4. The combination of claim 3 and wherein the distance between said slits at said closed end of each inner tubular member is equal to the inner diameter of the latter tubular member so that said slits have at said closed hemispherical end of each inner tubular member inner edges respectively forming continuations of the inner surface of said inner surface of said inner tubular member.

5. The combination of claim 1 and wherein said slit of each inner tubular member extends from the immediate vicinity of said closed end thereof in an upstream direction beyond said downstream end of said rigid tube.
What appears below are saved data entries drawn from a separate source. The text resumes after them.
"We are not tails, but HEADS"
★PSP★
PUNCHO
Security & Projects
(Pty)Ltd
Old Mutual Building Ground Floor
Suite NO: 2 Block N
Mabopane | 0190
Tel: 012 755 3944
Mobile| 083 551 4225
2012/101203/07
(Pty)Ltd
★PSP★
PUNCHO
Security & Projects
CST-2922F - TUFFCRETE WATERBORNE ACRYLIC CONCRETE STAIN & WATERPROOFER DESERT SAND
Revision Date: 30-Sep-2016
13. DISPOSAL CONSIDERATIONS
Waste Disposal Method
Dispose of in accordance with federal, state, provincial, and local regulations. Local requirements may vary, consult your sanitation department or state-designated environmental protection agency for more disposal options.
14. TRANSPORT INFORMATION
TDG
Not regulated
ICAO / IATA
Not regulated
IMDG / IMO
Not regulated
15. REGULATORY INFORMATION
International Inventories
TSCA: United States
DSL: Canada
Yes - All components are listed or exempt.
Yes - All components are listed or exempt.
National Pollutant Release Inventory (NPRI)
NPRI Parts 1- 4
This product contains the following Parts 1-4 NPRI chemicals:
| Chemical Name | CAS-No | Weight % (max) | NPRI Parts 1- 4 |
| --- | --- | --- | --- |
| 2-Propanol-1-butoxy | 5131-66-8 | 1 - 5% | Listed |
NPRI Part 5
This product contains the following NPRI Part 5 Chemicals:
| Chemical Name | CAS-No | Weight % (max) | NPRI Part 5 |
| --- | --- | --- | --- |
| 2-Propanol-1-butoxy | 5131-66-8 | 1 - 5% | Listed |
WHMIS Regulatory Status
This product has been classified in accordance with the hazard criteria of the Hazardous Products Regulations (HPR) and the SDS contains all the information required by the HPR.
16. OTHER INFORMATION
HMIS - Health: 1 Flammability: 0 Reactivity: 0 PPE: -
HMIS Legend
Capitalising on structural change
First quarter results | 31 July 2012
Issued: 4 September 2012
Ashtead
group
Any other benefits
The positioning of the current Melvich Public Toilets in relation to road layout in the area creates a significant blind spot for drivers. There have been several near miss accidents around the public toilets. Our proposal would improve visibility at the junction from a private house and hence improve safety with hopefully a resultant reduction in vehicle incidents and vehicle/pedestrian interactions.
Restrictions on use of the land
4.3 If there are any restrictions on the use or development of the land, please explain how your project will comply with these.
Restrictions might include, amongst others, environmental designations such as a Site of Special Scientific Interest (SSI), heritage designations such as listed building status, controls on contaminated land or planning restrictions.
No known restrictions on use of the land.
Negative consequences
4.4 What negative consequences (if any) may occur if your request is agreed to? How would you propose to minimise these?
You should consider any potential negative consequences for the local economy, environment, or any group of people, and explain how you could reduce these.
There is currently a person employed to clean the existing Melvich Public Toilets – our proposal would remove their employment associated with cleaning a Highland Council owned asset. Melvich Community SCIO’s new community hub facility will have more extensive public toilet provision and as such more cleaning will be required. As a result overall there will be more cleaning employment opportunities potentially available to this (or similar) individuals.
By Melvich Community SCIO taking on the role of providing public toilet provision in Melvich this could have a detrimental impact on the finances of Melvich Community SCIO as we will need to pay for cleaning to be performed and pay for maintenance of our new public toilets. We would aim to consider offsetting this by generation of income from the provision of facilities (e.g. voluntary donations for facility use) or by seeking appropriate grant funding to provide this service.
6. The combination of claim 1 and wherein each inner tubular member has at its downstream closed end a pair of said slits diametrically opposed to each other and extending partly only into said closed end, said closed end being of a hemispherical configuration and said slits respectively terminating at said closed end in inner edges respectively forming continuations of the inner surface of said inner tubular member, said pair of diametrically opposed slits of each inner tubular member extending axially from said closed end thereof in an upstream direction at least about equal to the axial length of the slits.

7. The combination of claim 1 and wherein each rigid tube is formed at its downstream end with a circular end face to be engaged by said ball member during movement thereof in an upstream direction in each inner tubular member, so that said ball member and rigid tube also functions as an inner check valve to prevent back-flow of fluid.

8. The combination of claim 1 and wherein each ball member is made of nylon.

9. The combination of claim 8 and wherein said outer tube and inner tubular members are made of silicone rubber, said rigid tubes being made of stainless steel.